**Goals**
a. Retype the passage on running a second JAR word for word, starting at "4. Use the classloader" and ending at "with this approach.".
b. State how many lines in the listing contain the string "Horn", replying with the number alone.

Alternatively, you need to use jlink or jpackage or whatever to turn it into a self-contained application and distribute that instead of the second JAR. The user has to install that application in a place that your main application can find.

In either case, you run the second application as a separate process; i.e. as a separate JVM.


If it acceptable to run the second JAR in the current JVM, then it may be possible to do the following:

  1. Open the JAR file to read its MANIFEST.
  2. Fetch the Main-Class and Class-Path manifest attributes
  3. Create a new classloader with a classpath that includes the second JAR and all of its dependencies. (This assumes that they are available ... at the locations specified by the Class-Path attribute.)
  4. Use the classloader to load the main class.
  5. Use reflection to find and call the main classes entry point method; i.e. the static void main(String[]) method. Pass it a String[] to represent the command line arguments.

There are a couple of problems with this approach.

  • The application you are running from the 2nd JAR will share the environment with your main application. The same standard input/output/error. The same current directory and environment variables.

  • If the second application misbehaves ... it can bring down the main application in various ways. A security sandbox might help, but it won't protect against everything.

**The input**
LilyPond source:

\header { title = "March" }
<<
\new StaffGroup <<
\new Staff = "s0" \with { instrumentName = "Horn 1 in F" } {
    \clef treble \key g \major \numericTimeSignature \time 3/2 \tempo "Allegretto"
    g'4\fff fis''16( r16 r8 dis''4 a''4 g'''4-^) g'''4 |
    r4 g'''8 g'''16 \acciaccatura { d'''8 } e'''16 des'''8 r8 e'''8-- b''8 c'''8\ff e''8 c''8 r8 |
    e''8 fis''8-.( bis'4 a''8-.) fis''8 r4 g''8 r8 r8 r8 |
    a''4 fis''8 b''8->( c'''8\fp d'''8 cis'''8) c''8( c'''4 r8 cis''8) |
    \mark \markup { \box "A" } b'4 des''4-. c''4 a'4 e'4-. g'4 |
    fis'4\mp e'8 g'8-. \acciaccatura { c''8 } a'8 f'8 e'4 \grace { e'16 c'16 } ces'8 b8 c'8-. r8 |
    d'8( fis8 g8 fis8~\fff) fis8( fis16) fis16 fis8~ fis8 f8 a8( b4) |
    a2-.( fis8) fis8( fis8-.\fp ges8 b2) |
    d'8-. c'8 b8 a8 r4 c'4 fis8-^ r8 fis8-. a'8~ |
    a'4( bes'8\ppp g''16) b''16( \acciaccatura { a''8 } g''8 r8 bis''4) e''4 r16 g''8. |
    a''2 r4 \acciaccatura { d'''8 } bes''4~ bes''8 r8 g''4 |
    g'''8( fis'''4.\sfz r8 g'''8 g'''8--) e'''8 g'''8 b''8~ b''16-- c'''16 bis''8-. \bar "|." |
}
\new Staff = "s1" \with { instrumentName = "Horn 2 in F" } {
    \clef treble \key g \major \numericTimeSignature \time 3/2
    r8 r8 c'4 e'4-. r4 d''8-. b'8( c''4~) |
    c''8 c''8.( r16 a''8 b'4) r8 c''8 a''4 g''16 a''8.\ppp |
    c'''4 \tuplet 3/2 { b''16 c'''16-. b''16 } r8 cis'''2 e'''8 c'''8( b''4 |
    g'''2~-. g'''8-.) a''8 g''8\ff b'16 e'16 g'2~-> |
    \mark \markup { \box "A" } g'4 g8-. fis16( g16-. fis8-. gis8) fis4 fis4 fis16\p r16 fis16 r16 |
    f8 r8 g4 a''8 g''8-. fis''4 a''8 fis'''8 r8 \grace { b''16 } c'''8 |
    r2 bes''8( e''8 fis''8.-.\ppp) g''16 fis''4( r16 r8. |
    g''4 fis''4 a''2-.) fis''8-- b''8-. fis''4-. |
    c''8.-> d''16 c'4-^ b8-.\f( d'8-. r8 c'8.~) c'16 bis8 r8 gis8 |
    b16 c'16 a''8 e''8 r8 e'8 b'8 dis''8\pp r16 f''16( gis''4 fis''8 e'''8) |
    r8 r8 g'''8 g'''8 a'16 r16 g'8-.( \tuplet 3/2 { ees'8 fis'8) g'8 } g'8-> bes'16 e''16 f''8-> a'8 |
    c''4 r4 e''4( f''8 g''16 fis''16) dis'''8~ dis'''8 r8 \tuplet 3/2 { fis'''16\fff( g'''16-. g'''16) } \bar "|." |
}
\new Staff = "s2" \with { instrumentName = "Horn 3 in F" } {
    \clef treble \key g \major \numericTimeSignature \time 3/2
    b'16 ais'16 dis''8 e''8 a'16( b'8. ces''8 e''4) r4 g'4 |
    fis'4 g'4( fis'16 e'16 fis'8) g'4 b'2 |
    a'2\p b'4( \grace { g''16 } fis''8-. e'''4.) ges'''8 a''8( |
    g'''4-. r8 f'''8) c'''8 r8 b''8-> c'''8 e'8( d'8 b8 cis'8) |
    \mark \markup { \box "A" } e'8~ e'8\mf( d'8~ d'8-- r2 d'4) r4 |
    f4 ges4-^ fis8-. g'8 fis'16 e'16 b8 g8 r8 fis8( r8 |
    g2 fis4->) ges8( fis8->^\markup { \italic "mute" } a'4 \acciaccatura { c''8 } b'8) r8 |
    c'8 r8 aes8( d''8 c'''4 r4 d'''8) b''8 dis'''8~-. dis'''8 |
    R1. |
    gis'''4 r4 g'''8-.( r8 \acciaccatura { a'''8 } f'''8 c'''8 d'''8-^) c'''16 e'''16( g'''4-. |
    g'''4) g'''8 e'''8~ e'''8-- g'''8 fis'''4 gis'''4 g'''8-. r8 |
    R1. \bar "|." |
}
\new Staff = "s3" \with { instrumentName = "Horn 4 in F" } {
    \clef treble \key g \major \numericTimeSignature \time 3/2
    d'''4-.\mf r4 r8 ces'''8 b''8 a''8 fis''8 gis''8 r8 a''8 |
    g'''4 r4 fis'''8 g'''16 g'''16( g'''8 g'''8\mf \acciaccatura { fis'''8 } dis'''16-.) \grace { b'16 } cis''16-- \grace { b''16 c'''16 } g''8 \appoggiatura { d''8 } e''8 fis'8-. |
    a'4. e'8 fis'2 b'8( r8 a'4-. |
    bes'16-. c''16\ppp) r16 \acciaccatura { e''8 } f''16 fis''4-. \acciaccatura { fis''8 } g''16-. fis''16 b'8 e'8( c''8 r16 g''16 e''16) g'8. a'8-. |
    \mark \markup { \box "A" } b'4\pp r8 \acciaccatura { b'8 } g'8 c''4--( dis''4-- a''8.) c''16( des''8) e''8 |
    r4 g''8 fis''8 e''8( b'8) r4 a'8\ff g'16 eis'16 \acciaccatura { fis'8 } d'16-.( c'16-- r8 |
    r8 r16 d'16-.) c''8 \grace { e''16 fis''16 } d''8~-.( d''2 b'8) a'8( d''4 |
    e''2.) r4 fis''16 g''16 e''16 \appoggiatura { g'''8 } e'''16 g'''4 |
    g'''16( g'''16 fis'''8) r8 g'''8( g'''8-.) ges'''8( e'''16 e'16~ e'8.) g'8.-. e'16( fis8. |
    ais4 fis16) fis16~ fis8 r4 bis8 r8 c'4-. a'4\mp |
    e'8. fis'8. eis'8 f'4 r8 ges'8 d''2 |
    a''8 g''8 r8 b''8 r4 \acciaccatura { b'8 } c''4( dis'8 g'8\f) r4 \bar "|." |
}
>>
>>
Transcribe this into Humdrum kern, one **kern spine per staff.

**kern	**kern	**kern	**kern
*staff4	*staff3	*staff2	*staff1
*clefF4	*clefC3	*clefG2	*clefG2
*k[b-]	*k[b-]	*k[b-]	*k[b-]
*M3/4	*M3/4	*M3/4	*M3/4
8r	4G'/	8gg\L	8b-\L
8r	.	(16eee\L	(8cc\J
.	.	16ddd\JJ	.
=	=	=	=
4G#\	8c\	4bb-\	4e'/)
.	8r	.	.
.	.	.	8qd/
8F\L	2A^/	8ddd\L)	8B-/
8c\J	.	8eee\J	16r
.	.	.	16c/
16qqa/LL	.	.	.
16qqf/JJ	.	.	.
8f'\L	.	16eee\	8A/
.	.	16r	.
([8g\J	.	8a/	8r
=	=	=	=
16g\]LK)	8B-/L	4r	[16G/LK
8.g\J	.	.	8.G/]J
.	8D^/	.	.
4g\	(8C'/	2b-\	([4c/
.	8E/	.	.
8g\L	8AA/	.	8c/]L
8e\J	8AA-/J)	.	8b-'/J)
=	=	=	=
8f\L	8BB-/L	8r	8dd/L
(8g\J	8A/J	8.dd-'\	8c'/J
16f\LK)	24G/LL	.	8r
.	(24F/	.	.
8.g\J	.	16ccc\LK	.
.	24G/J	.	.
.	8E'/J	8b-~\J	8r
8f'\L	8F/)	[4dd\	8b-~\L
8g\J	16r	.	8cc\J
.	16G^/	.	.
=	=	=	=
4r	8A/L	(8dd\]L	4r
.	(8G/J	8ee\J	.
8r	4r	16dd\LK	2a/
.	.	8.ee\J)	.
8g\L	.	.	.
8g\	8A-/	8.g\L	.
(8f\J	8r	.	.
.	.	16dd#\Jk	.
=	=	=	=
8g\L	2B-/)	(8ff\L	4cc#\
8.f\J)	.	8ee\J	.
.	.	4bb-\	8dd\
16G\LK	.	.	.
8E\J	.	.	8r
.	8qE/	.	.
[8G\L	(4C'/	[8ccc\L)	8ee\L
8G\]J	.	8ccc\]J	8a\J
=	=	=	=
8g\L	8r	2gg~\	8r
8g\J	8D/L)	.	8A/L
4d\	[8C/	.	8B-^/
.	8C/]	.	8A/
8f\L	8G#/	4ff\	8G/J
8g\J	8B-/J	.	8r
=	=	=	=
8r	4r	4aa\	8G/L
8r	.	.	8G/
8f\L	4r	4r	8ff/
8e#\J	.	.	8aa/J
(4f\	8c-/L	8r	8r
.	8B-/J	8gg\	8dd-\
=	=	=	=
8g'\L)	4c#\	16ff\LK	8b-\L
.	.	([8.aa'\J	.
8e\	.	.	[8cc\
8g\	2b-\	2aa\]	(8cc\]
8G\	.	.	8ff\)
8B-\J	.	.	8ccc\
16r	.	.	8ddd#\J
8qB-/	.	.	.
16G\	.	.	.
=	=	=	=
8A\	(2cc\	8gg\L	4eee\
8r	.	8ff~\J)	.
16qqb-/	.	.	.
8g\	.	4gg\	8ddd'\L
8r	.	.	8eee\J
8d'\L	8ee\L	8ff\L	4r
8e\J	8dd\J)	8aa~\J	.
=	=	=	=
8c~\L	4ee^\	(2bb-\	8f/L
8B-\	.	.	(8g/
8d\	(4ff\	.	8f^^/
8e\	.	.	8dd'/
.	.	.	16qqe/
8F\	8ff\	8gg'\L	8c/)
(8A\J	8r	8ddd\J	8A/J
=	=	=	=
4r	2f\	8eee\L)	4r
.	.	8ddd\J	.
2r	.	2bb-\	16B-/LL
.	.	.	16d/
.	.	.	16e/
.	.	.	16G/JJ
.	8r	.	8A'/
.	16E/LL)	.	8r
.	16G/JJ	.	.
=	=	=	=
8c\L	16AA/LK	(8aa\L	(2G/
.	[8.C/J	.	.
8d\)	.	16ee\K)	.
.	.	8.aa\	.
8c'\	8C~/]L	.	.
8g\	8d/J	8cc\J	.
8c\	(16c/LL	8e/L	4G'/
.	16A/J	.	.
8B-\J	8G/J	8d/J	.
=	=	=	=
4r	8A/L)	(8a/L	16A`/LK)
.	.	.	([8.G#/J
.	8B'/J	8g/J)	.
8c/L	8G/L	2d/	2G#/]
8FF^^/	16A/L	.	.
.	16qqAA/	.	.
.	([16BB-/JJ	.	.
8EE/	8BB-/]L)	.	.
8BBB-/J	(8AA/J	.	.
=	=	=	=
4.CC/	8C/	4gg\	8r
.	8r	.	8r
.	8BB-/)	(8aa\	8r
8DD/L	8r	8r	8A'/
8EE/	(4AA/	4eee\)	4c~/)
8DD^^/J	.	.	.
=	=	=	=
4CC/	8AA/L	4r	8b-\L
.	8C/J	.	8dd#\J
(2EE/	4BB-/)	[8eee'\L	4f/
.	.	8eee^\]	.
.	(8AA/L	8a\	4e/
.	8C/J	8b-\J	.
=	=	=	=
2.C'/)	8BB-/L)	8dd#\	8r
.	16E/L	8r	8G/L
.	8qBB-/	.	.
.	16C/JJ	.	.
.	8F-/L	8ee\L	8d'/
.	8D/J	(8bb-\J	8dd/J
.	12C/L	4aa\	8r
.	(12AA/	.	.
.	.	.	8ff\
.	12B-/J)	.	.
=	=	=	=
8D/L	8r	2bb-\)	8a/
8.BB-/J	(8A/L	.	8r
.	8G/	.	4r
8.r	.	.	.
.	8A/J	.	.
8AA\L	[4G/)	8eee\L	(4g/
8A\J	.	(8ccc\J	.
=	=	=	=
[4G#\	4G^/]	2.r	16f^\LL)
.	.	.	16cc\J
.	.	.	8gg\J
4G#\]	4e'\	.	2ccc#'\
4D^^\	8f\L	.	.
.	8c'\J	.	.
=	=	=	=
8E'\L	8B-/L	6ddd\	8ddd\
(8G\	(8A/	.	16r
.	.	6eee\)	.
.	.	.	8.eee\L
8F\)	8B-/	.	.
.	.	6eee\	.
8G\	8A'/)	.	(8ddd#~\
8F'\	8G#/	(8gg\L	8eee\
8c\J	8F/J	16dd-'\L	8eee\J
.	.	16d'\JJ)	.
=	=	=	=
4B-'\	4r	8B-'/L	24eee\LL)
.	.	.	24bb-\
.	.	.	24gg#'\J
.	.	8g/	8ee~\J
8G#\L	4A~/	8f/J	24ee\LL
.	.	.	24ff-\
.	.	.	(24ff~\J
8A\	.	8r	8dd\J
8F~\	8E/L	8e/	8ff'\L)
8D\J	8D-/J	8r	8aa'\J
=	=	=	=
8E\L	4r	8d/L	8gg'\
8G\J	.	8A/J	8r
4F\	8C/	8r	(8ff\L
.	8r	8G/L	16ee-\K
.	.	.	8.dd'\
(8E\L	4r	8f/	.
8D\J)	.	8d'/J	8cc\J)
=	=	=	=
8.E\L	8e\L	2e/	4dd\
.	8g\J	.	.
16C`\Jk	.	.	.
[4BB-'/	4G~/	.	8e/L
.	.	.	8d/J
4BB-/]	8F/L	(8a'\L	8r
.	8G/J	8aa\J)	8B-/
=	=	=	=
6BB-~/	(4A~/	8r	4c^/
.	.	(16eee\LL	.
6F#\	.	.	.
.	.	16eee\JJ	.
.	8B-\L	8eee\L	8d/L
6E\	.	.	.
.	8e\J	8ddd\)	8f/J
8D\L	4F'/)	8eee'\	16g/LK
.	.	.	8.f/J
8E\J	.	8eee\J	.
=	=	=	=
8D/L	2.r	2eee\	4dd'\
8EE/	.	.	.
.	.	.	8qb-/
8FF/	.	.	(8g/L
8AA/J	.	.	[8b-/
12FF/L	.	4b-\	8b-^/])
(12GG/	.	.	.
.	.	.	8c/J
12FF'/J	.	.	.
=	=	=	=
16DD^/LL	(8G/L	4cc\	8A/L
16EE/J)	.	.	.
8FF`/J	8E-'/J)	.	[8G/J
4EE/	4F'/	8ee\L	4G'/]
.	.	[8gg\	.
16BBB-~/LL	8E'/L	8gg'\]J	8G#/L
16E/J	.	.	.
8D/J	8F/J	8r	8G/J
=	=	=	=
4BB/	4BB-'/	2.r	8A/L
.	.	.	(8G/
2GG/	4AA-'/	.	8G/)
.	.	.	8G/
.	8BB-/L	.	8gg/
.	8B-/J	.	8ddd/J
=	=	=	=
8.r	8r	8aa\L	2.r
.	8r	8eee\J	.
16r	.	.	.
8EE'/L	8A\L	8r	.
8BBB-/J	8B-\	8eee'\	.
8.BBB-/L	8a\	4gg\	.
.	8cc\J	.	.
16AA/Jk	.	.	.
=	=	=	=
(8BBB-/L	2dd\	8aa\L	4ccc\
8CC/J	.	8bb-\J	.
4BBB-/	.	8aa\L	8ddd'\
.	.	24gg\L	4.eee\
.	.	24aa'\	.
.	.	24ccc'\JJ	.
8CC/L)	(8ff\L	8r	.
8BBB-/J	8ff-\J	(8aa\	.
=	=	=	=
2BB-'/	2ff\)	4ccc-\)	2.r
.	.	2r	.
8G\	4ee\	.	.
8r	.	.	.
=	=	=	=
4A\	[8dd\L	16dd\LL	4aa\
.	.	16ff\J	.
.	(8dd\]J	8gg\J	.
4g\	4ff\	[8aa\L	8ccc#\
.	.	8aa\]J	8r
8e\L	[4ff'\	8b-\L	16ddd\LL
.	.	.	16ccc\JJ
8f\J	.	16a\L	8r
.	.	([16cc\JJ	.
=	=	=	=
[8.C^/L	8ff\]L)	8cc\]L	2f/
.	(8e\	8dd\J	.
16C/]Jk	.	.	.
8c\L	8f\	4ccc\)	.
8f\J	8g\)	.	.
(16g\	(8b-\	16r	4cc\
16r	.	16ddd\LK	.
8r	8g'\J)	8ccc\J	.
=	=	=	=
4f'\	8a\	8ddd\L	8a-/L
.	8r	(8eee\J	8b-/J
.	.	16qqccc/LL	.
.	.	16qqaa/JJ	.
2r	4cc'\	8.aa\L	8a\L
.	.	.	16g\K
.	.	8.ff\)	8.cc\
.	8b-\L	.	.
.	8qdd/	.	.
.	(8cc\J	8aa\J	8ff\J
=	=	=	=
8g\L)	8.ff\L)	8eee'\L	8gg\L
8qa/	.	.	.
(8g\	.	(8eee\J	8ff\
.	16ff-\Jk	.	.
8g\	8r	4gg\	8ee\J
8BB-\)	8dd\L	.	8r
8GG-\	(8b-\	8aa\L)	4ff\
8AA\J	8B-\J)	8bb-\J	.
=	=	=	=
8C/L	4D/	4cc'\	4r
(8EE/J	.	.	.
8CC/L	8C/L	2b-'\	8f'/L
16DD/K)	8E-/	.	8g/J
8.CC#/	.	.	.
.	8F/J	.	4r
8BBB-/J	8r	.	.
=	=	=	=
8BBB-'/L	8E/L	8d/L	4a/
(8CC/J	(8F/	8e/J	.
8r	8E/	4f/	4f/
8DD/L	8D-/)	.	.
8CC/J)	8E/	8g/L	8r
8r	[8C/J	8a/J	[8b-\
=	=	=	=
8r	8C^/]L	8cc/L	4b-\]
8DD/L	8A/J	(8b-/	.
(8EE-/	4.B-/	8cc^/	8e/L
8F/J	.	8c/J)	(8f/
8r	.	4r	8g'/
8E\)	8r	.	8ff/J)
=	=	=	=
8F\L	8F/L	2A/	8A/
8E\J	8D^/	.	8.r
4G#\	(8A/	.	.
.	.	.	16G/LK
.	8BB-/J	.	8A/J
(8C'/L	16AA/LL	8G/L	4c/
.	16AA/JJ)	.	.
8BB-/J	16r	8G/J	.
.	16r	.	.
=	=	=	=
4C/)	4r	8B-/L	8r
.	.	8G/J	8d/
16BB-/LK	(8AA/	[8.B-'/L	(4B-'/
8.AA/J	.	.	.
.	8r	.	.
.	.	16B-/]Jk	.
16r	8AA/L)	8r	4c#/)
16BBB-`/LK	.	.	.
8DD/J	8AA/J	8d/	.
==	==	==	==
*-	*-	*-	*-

**Solved problems**
a.
4. Use the classloader to load the main class.
  5. Use reflection to find and call the main classes entry point method; i.e. the static void main(String[]) method. Pass it a String[] to represent the command line arguments.

There are a couple of problems with this approach.

b. 4